(Data excerpts)
----------

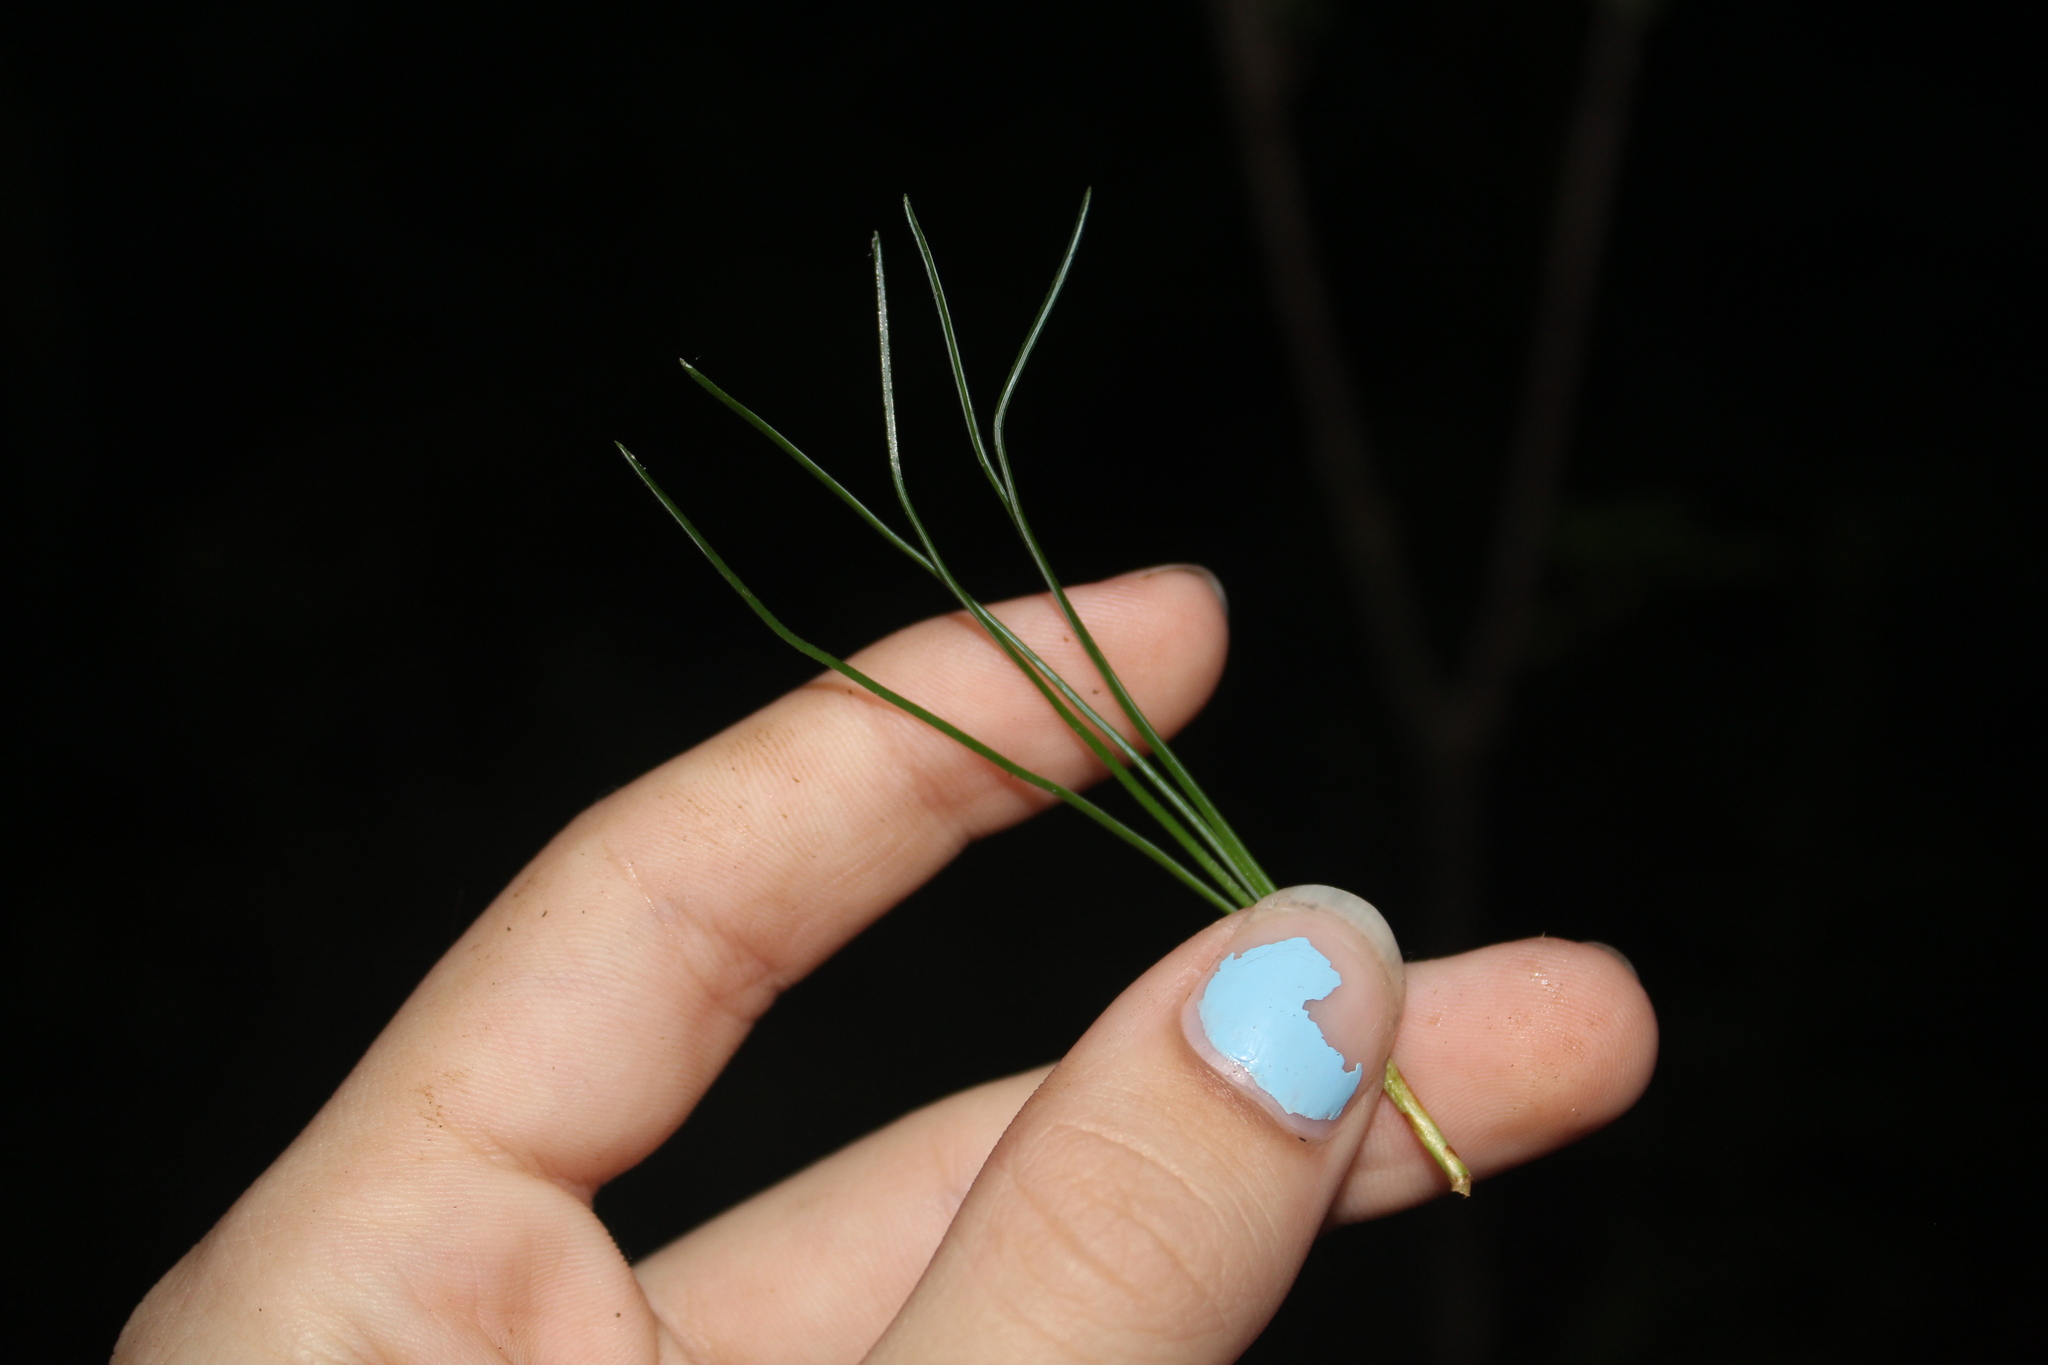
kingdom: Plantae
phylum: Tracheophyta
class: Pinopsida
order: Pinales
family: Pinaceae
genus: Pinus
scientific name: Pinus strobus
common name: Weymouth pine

----------

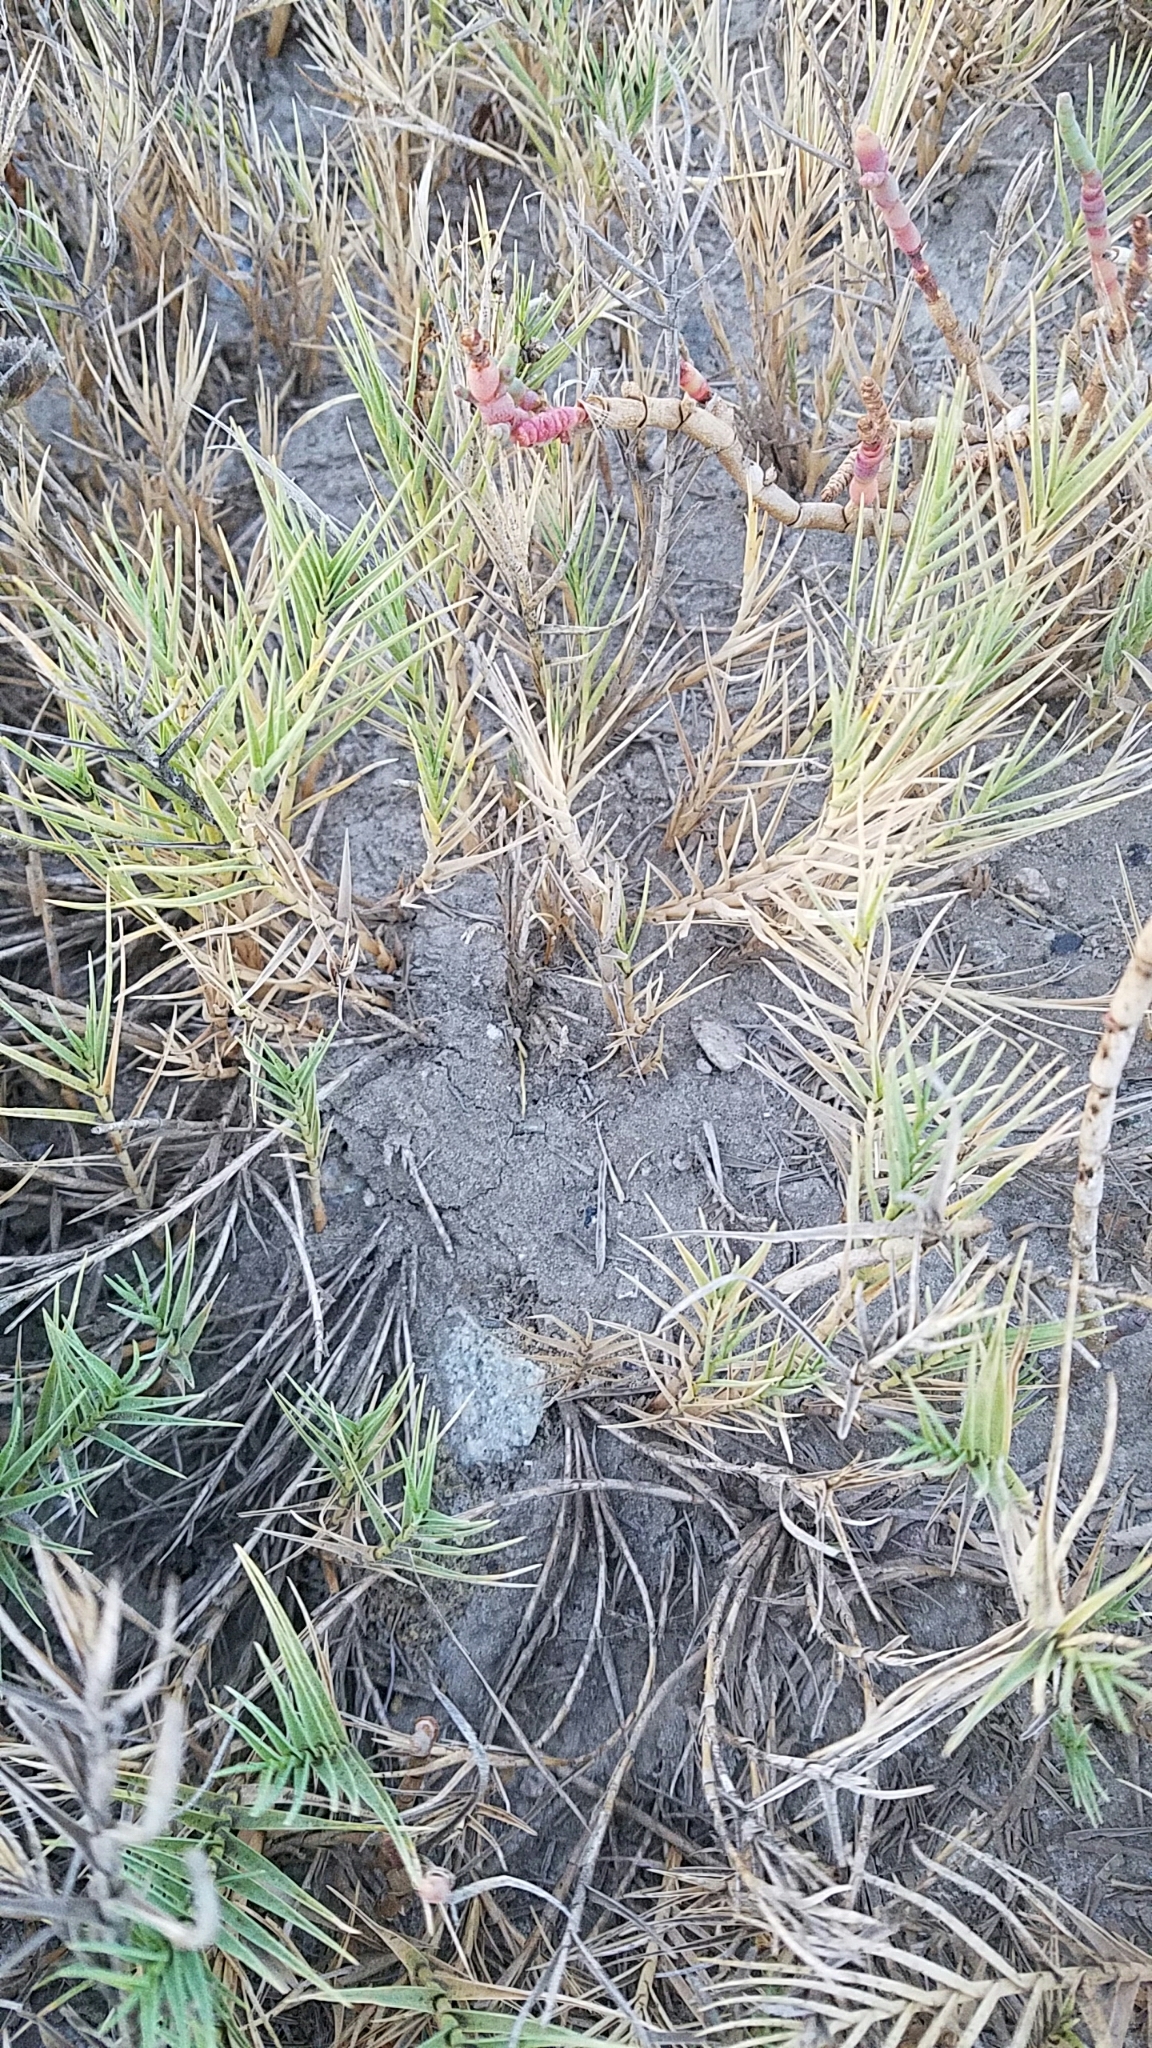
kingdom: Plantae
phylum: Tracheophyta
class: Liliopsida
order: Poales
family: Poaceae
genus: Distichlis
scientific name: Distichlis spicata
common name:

----------

▸ **OBJECTIVE**: Gather each line in the listing that contains the string "name", treating uppercase and lowercase letters as distinct.

▸ **TASK RESULT**:
scientific name: Pinus strobus
common name: Weymouth pine
scientific name: Distichlis spicata
common name:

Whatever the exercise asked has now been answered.